= WHAT YOU HAVE TO DO =
Set down the entries below word for word, beginning at the line that contains "de desarrollar habilidades" and stopping after the line that contains "Jorge Guzmán".

■ ■ ■ ■ ■

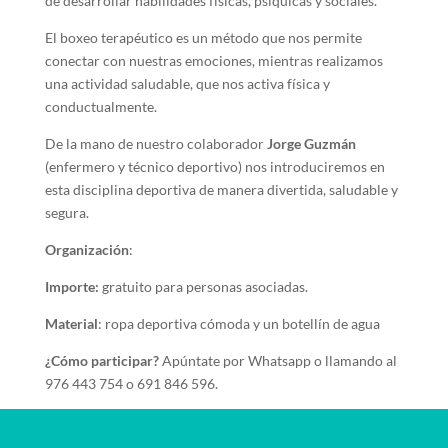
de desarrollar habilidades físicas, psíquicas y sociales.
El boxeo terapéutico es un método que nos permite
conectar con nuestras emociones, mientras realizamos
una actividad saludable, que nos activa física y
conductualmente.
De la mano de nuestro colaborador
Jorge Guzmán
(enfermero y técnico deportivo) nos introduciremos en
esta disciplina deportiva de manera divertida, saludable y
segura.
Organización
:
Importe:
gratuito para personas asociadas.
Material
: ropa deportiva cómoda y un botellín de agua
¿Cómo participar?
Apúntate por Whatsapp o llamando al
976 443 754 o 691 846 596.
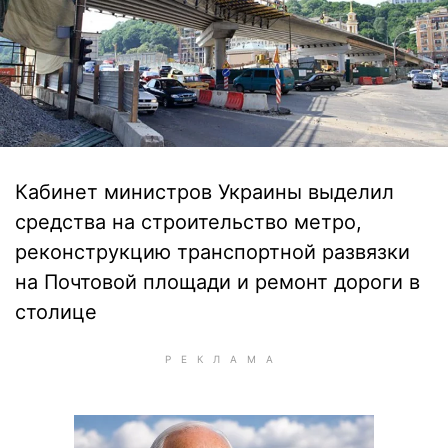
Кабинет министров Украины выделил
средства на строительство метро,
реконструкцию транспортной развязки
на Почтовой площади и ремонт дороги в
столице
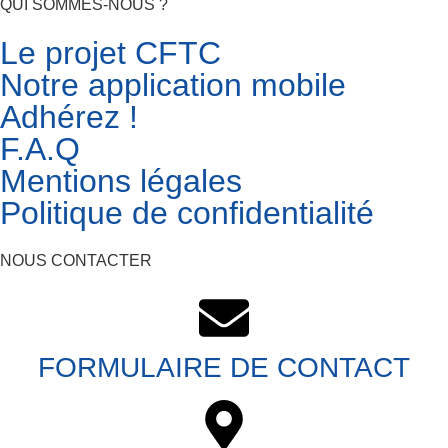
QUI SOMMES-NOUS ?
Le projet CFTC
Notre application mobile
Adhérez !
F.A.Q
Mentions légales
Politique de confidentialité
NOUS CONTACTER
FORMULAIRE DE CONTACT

■ ■ ■ ■ ■

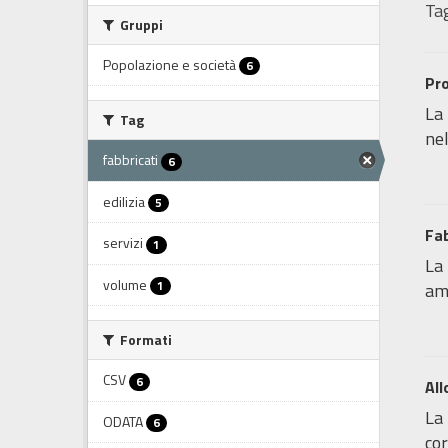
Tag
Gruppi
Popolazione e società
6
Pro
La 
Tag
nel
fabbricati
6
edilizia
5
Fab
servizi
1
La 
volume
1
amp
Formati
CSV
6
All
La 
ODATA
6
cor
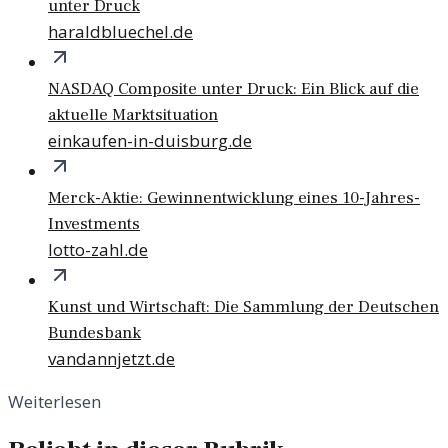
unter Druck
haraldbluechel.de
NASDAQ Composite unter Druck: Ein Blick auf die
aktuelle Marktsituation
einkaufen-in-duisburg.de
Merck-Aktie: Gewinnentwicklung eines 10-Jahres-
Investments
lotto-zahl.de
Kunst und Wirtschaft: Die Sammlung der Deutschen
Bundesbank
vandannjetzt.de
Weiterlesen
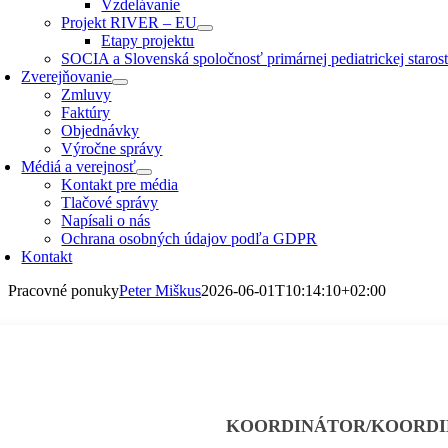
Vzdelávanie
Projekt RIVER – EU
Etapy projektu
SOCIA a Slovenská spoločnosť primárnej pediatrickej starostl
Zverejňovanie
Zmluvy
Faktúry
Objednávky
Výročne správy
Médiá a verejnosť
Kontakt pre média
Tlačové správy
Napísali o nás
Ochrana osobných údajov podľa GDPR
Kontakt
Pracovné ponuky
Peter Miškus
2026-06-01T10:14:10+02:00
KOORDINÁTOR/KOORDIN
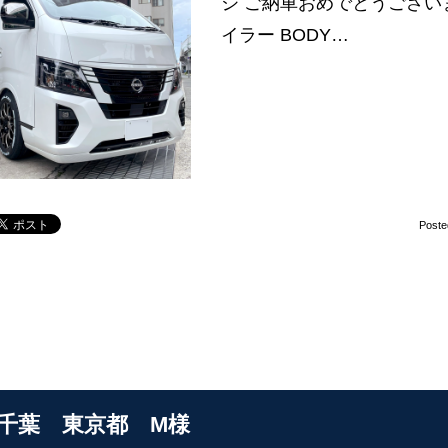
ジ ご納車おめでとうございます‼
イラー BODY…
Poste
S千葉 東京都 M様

■ ■ ■ ■ ■

= TASK SOLUTION =
de desarrollar habilidades físicas, psíquicas y sociales.
El boxeo terapéutico es un método que nos permite
conectar con nuestras emociones, mientras realizamos
una actividad saludable, que nos activa física y
conductualmente.
De la mano de nuestro colaborador
Jorge Guzmán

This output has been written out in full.